Blake makes passionate speeches for nonprofit organizations, including the Muscular Dystrophy Association. “That’s one aspect of the job that I truly do enjoy,” Blake says. Locally, no one can picture an MDA telethon without Blake because he’s been the fundraiser’s only host.
And he isn’t just hosting. Blake makes 300 phone calls from the beginning of the year until Labor Day. Over the years, Blake’s developed friendships with people used to his annual requests for funds. Once, a doctor and regular MDA supporter joked: “Go to hell, but send me an invoice anyway.”
So good is Blake’s voice that people love to imitate it — especially in front of him.
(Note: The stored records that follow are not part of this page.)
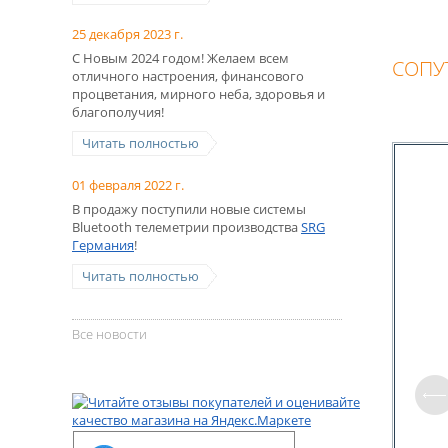
25 декабря 2023 г.
С Новым 2024 годом! Желаем всем
СОПУ
отличного настроения, финансового
процветания, мирного неба, здоровья и
благополучия!
Читать полностью
01 февраля 2022 г.
В продажу поступили новые системы
Bluetooth телеметрии производства
SRG
Германия
!
Диаме
Читать полностью
Все новости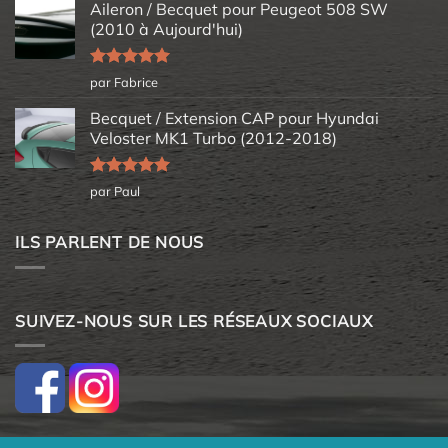
Aileron / Becquet pour Peugeot 508 SW
(2010 à Aujourd'hui)
Note
5
sur
par Fabrice
5
Becquet / Extension CAP pour Hyundai
Veloster MK1 Turbo (2012-2018)
Note
5
sur
par Paul
5
ILS PARLENT DE NOUS
SUIVEZ-NOUS SUR LES RÉSEAUX SOCIAUX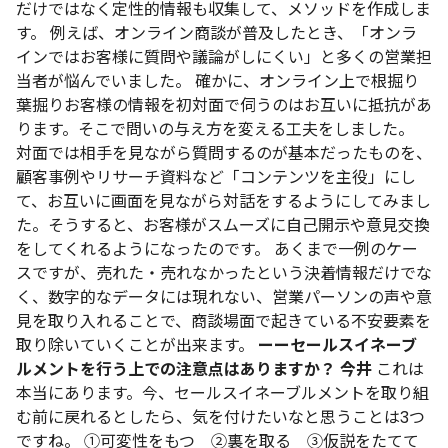
だけではなく定性的情報も収集して、メソッドを作成しま
す。
例えば、オンライン商談が普及したとき、「オンラ
インではお客様に質問や議論がしにくい」と多くの営業担
当者が悩んでいました。
確かに、オンライン上で根掘り
葉掘りお客様の情報を初対面で伺うのはお互いに抵抗があ
ります。そこで問いの与え方を変える工夫をしました。
対面では相手を見ながら質問するのが基本だったものを、
顧客事例やリサーチ資料など「コンテンツを主役」にし
て、お互いに画面を見ながら対話をするようにしてみまし
た。そうすると、お客様がスムーズに自己開示や意見交換
をしてくれるようになったのです。
あくまで一例のケー
スですが、売れた・売れなかったという決着情報だけでな
く、数字的なデータには現れない、営業パーソンの声や意
見を取り入れることで、商談場面で起きている不安要素を
取り除いていくことが出来ます。
ーーセールスイネーブ
ルメントを行う上での注意点はありますか？
今井
これは
本当にあります。今、セールスイネーブルメントを取り組
む前に戻れるとしたら、気を付けたいなと思うことは3つ
ですね。
①可変性をもつ ②裏を取る ③仮説をたてて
WFIE meteorologist Jeff Lyons and former Evansville radio personality Sam Yates give Blake impersonations. But, the best just may be his son Michael Blake Jr., a WFIE account executive. “People will say to me, ‘Have you seen your son do you?’” Blake says. A peek at Blake’s outdated resume shows he’s a family man. He lists his children (Christine, Michael Jr., Billy, and Patrick) above his work experience. Patrick, his youngest, is 24 years old. So when Michael Jr., who sounds nothing like his father, does an impression of his father, it’s out of love. “I would never in a million years do it as a cut down,” Michael Jr. says.
The workday for a news anchor is long, yet Michael Jr. remembers Blake returning home after the 6 p.m. show for family dinners. He then would return to the studio for the 10 p.m. newscast. In the morning, there was Blake, waking his kids for school. Michael Jr. was in the second grade before he realized his dad’s popularity when classmates would ask, “Does your dad make a million dollars?”
Blake knows how much has changed since he began his broadcast career. When he started, he spliced film to edit news packages; computers still were the size of rooms. But he’s adapted to technology changes, and he passes his knowledge on to his younger news anchors. When the 25-year-old McFall was named WFIE’s weekend sports anchor in 2008, Blake watched McFall’s newscasts religiously. “It didn’t matter if it was crap or not,” McFall says. “He would call and compliment me every time. That would give me more confidence. He still does it.”
New technology also has brought new competition. “If someone would have said to me, ‘In 2000, we’ll have news from 4:30 to 7 a.m. before the Today show,’” Blake says. “I would have said, ‘You’re crazy.’” The anytime access of cable and Internet news is a driving influence for local programmers to reach new audiences, Blake says: “All of a sudden, (viewers) have too many choices.” But, despite a near half-century on television, Blake hasn’t shifted his on-air demeanor. On McFall’s first day at WFIE, Blake asked the upstart for advice on his most recent broadcast. He wanted feedback from a new viewpoint. “It shows even after all these years,” McFall says, “he’s still an absolute perfectionist.”
“My goal is to get to Chicago,” Blake jokes on a rainy March Monday afternoon after Midday with Mike finished. “I think I have to keep striving for that.” No, Blake isn’t leaving; the award-winning anchorman still is polishing his broadcast, striving to produce the level of professionalism in big-market cities for an Evansville audience. “I’ve always tried to say I want to be as good as my competitors locally,” Blake says, “but I want to be as good as anybody in the business.”